## REQUIREMENT
Can you reproduce every line of the material below word for word, omitting the pictures?

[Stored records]
━━━━━━━━
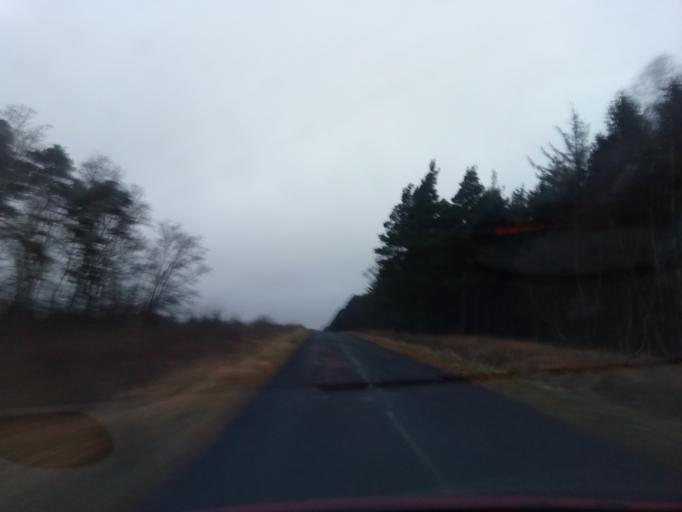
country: GB
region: England
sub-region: Northumberland
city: Rothley
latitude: 55.2039
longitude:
━━━━━━━━
## SOLUTION TO THIS PROBLEM
country: GB
region: England
sub-region: Northumberland
city: Rothley
latitude: 55.2039
longitude:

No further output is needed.